[INPUT MATERIAL — start]
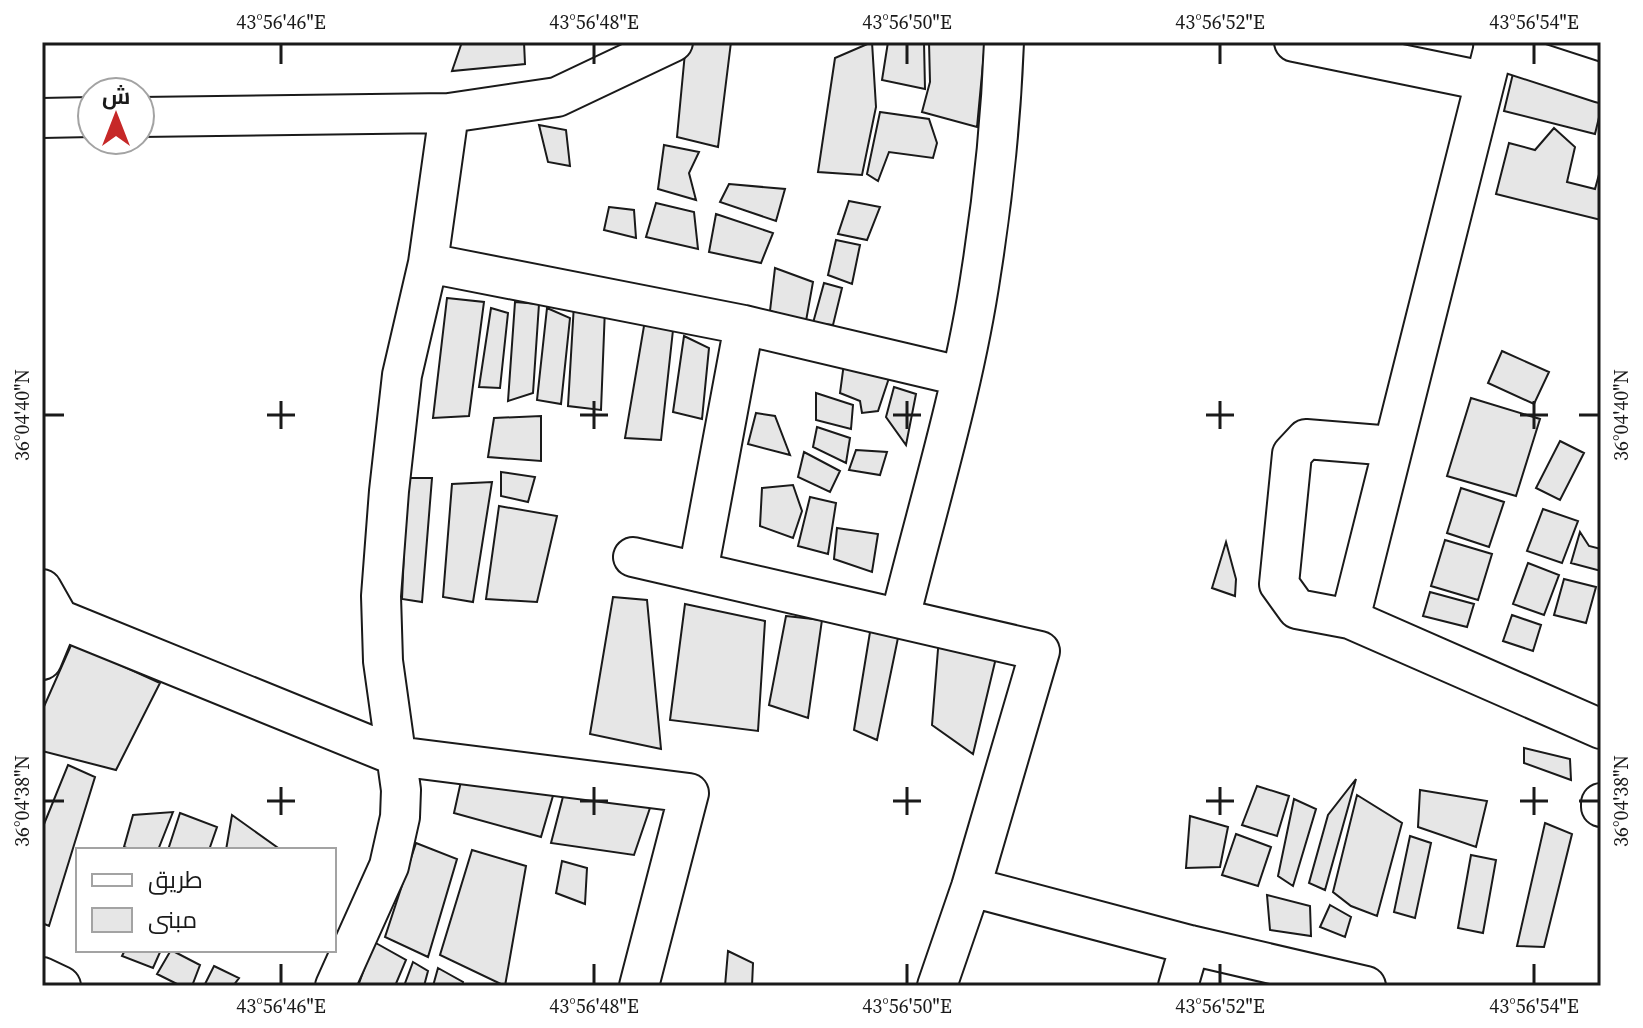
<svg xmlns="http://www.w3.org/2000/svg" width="1643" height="1028" font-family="'Source Serif 4',Cairo,serif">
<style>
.building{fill:#e6e6e6;stroke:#1a1a1a;stroke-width:2}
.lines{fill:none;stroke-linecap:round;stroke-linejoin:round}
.street-casing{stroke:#1a1a1a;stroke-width:42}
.street{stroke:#fff;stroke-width:38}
.ticks{fill:none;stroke:#1a1a1a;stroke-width:3}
.neatline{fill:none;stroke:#1a1a1a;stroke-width:3}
.ticks-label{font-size:20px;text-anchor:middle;fill:#1a1a1a}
</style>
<rect width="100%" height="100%" fill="#fff"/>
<path class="building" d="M462 42H524L525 64 452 71Z
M686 42H731L718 147 677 137Z
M872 42 876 107 862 175 818 172 835 58Z
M888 42H924L925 89 882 80Z
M929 42H985L977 127 922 112 930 82Z
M1516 61 1601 90V109L1595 134 1504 111Z
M880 112 929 119 937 143 933 158 889 152 878 181 867 174Z
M539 125 566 130 570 166 548 162Z
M1554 128 1575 147 1567 182 1595 189 1601 167V220L1496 194 1509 143 1535 150Z
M664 145 699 152 689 173 696 200 658 189Z
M729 184 785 189 776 221 720 202Z
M849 201 880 207 867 240 838 234Z
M656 203 694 212 698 249 646 237Z
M609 207 634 210 636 238 604 230Z
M716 214 773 233 761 263 709 252Z
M836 240 860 245 852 284 828 275Z
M775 268 813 282 806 321 770 311Z
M824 283 842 288 833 325 813 323Z
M447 298 484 302 469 416 433 418Z
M515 302 539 304 533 393 508 401Z
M574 304 605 308 601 410 568 406Z
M491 308 508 313 500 388 479 387Z
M547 308 570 318 561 404 537 400Z
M645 320 673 330 661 440 625 438Z
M684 336 709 348 702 419 673 412Z
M1502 351 1549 372 1534 404 1488 383Z
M844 363 889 378 878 411 862 413 860 401 840 393Z
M894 387 916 394 906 445 886 417Z
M816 393 853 405 851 429 816 420Z
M1471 398 1540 419 1516 496 1447 476Z
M756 413 775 416 790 455 748 444Z
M541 416V461L488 457 494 418Z
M817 427 850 438 846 463 813 447Z
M1560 441 1584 453 1560 500 1536 488Z
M856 450 887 452 880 475 849 470Z
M804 452 840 471 830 492 798 477Z
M501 472 535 477 528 502 501 496Z
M407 478H432L422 602 402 599Z
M492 482 473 602 443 597 452 484Z
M793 485 802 511 793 538 760 526 762 488Z
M1461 488 1504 502 1489 547 1447 533Z
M810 497 836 503 828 554 798 546Z
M499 506 557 516 537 602 486 599Z
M1543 509 1578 521 1562 563 1527 551Z
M837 528 878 534 872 572 834 559Z
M1580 532 1589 546 1601 549V571L1571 563Z
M1445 540 1492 554 1478 600 1431 586Z
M1226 542 1236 579 1235 596 1212 588Z
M1528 563 1559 575 1544 615 1513 604Z
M1564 579 1596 587 1586 623 1554 615Z
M1430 592 1474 604 1467 627 1423 616Z
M613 597 647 600 661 749 590 734Z
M685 604 765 621 758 731 670 720Z
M1512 615 1541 625 1533 651 1503 641Z
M786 616 822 620 808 718 769 705Z
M940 624 1000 641 973 754 932 725Z
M871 626 899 633 877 740 854 730Z
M72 643 160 683 116 770 42 751V711Z
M1524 748 1570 759 1571 780 1524 763Z
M465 763 559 775 541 837 454 813Z
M68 765 95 777 49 926 42 923V829Z
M1356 779 1325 890 1309 883 1328 815Z
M566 785 652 802 634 855 551 843Z
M1257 786 1289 796 1277 836 1242 825Z
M1420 790 1487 801 1476 847 1418 827Z
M1357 795 1402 823 1377 916 1351 906 1333 892Z
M1294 799 1316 809 1293 886 1278 876Z
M173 812 158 850H132L124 847 133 815Z
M180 813 217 827 209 850H168Z
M232 815 281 850H226Z
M1190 816 1228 827 1220 867 1186 868Z
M1545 823 1572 834 1544 947 1517 946Z
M1236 834 1271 847 1258 886 1222 875Z
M1410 836 1431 843 1415 918 1394 912Z
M416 843 457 859 428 957 385 937Z
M472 850 526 866 505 986 440 955Z
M1471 855 1496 860 1483 933 1458 928Z
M562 861 587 868 585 904 556 893Z
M1267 895 1310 906 1311 936 1270 930Z
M1330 905 1351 917 1345 937 1320 927Z
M374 942 406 960 395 986H358Z
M125 950H161L153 968 122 956Z
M171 950 200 965 192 986H181L157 974Z
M728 951 753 963 752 986H725Z
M413 962 428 971 424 986H404Z
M214 966 239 978 233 986H204Z
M438 968 463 982 462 986H433Z"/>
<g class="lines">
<defs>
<path id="street" d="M1294 42 1484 81
M1495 42 1350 619 1601 729
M1493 48 1601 83
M140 117 449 113 557 97 673 42
M42 118 92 117
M428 263 744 325 960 376
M633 557 1040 651 971 887 937 986
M698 572 744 325
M42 589 59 619 396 756 689 793 639 986
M900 618C928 504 964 389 981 273 993 197 1001 119 1004 42
M1350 619 1297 609 1279 584 1292 454 1306 439 1393 446
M42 660 59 619
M1601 803V807
M971 887 1190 945 1366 986
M42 977 61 986
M335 986 389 866 400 817 401 790 383 661 381 596 389 491 402 375 428 263 449 113
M1178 986 1190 945"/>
</defs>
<use href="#street" class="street-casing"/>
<use href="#street" class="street"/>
</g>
<path class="ticks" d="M281 44V64M594 44V64M907 44V64M1220 44V64M1534 44V64M281 401V429M594 401V429M907 401V429M1220 401V429M1534 401V429M44 415H64M267 415H295M580 415H608M893 415H921M1206 415H1234M1520 415H1548M1579 415H1599M281 787V815M594 787V815M907 787V815M1220 787V815M1534 787V815M44 801H64M267 801H295M580 801H608M893 801H921M1206 801H1234M1520 801H1548M1579 801H1599M281 964V984M594 964V984M907 964V984M1220 964V984M1534 964V984"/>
<rect width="1643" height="1028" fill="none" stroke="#ffffff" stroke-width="88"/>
<rect x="76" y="848" width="260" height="104" fill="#ffffff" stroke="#a3a3a3" stroke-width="2"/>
<rect x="92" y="874" width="40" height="12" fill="#ffffff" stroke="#a3a3a3" stroke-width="2"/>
<text x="148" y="888" font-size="24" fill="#1a1a1a">طريق</text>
<rect x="92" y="908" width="40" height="24" fill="#e6e6e6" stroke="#a3a3a3" stroke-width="2"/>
<text x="148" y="928" font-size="24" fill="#1a1a1a">مبنى</text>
<g transform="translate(116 116)"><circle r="38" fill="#ffffff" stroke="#a3a3a3" stroke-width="2"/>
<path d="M0-6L14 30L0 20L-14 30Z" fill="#c62828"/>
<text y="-12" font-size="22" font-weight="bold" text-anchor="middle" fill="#1a1a1a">ش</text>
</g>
<rect x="44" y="44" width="1555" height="940" class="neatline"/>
<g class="ticks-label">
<text x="281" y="29">43°56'46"E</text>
<text x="594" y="29">43°56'48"E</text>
<text x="907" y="29">43°56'50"E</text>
<text x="1220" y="29">43°56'52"E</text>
<text x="1534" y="29">43°56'54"E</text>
<text transform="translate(22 415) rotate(-90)" y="7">36°04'40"N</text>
<text transform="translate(1621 415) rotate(-90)" y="7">36°04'40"N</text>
<text transform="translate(22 801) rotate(-90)" y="7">36°04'38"N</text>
<text transform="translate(1621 801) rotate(-90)" y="7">36°04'38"N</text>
<text x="281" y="1013">43°56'46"E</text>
<text x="594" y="1013">43°56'48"E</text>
<text x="907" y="1013">43°56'50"E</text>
<text x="1220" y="1013">43°56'52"E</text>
<text x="1534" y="1013">43°56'54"E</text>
</g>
</svg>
[INPUT MATERIAL — finish]
** EXERCISE AIM **
From the line that has "M1257 786 1289 796 1277 836 1242 825Z" through the line that has "M42 977 61 986", copy every line exactly as it appears above, and leave out all others.

** RESPONSE TO THE TASK **
M1257 786 1289 796 1277 836 1242 825Z
M1420 790 1487 801 1476 847 1418 827Z
M1357 795 1402 823 1377 916 1351 906 1333 892Z
M1294 799 1316 809 1293 886 1278 876Z
M173 812 158 850H132L124 847 133 815Z
M180 813 217 827 209 850H168Z
M232 815 281 850H226Z
M1190 816 1228 827 1220 867 1186 868Z
M1545 823 1572 834 1544 947 1517 946Z
M1236 834 1271 847 1258 886 1222 875Z
M1410 836 1431 843 1415 918 1394 912Z
M416 843 457 859 428 957 385 937Z
M472 850 526 866 505 986 440 955Z
M1471 855 1496 860 1483 933 1458 928Z
M562 861 587 868 585 904 556 893Z
M1267 895 1310 906 1311 936 1270 930Z
M1330 905 1351 917 1345 937 1320 927Z
M374 942 406 960 395 986H358Z
M125 950H161L153 968 122 956Z
M171 950 200 965 192 986H181L157 974Z
M728 951 753 963 752 986H725Z
M413 962 428 971 424 986H404Z
M214 966 239 978 233 986H204Z
M438 968 463 982 462 986H433Z"/>
<g class="lines">
<defs>
<path id="street" d="M1294 42 1484 81
M1495 42 1350 619 1601 729
M1493 48 1601 83
M140 117 449 113 557 97 673 42
M42 118 92 117
M428 263 744 325 960 376
M633 557 1040 651 971 887 937 986
M698 572 744 325
M42 589 59 619 396 756 689 793 639 986
M900 618C928 504 964 389 981 273 993 197 1001 119 1004 42
M1350 619 1297 609 1279 584 1292 454 1306 439 1393 446
M42 660 59 619
M1601 803V807
M971 887 1190 945 1366 986
M42 977 61 986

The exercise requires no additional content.